Lifestyle behaviors and cardiovascular risk profiles among parous women by gestational diabetes status, 2007-2018.

Nutr Metab Cardiovasc Dis

Department of Epidemiology, Tulane University School of Public Health and Tropical Medicine, 1440 Canal St, Suite 2000, New Orleans, LA, 70112, USA; Tulane University Translational Science Institute, 1440 Canal St, Suite 2000, New Orleans, LA, 70112, USA; Department of Medicine, Tulane University School of Medicine, 131 S. Robertson St, New Orleans, LA, 70112, USA.

Published: May 2022

Background And Aims: Women with prior gestational diabetes mellitus (GDM) are at elevated risk of type 2 diabetes mellitus and cardiovascular disease. We compared cardiometabolic risk factors among parous U.S. women ages 20-44 by history of GDM.

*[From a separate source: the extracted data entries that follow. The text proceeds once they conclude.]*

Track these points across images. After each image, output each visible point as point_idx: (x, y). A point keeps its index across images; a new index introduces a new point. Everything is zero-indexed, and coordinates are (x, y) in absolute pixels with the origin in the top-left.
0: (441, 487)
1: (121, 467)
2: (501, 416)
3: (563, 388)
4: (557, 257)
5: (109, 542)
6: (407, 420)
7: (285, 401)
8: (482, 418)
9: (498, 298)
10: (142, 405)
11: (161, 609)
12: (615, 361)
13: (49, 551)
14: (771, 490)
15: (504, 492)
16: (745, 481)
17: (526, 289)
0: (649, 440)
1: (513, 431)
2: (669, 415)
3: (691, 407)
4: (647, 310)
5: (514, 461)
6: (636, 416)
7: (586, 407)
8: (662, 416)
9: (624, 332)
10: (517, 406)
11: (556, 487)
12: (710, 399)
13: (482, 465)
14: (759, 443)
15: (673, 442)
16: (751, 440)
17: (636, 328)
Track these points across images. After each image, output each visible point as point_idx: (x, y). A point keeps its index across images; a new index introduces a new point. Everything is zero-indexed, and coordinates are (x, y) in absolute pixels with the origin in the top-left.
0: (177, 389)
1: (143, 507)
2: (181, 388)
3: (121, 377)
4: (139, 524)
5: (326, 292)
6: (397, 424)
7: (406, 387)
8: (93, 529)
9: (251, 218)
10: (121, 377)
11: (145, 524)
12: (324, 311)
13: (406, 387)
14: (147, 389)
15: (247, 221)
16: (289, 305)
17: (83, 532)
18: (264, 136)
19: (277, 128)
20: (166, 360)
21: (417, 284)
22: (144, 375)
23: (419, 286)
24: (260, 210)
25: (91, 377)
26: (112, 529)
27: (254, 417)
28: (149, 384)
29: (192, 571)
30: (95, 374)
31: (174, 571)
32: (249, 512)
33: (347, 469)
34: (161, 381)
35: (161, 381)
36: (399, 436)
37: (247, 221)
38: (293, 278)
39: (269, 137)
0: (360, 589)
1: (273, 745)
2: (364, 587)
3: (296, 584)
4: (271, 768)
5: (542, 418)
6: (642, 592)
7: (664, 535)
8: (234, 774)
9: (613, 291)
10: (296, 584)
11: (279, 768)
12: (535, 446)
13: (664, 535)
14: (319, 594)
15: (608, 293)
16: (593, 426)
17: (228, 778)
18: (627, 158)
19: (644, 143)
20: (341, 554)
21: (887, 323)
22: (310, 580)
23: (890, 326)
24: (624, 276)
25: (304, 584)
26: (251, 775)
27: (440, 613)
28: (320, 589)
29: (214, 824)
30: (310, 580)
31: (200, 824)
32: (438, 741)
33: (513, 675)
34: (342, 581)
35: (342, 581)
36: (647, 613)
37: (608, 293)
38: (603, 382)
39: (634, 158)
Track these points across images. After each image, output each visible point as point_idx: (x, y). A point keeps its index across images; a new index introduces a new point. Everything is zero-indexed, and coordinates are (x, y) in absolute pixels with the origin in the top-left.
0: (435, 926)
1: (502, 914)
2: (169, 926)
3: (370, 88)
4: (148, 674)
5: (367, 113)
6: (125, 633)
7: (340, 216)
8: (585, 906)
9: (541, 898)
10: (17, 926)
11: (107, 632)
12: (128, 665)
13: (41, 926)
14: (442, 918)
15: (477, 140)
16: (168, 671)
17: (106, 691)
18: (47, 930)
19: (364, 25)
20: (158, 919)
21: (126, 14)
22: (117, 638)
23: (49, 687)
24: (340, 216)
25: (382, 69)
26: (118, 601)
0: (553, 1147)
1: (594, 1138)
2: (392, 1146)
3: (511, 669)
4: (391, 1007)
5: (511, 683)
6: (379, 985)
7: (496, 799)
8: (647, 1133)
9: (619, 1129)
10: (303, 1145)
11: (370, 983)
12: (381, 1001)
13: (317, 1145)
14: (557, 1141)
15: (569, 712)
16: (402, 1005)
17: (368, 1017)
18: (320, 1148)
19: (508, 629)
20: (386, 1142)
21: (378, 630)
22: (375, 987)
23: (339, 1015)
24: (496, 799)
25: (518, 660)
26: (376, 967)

Methods And Results: Using data from the National Health and Nutrition Examination Survey (NHANES) from 2007 to 2018, 3537 parous women were classified by self-reported GDM history. We compared anthropometric measures, glycemia, blood pressure, lipids, lifestyle factors, cardiovascular health, and cardiometabolic disease prevalence by GDM status. NHANES survey design was taken into account. Women without history of GDM were younger and, after adjusting for age, race/ethnicity, and education, had more favorable cardiometabolic risk factor profiles for measures of anthropometry, glycemia, diabetes, many lipids, physical activity, diet, and overall cardiovascular health than women with history of GDM. Many patterns persisted after further adjustment for lifestyle factors. In analyses stratified by race/ethnicity, many patterns persisted, though there were key differences. Hypertension prevalence differed by GDM history only among Hispanic women. In women of other race/ethnicity, there was no difference in healthy eating or body mass index by GDM history. In non-Hispanic Black women, there was no difference in healthy eating by GDM history.

Conclusion: Among parous U.S. women ages 20-44, those with history of GDM had less favorable cardiometabolic risk factor profiles than those without history of GDM. This highlights the importance of continued efforts to develop and test multilevel interventions to improve cardiometabolic risk factors among reproductive-age women with a history of GDM.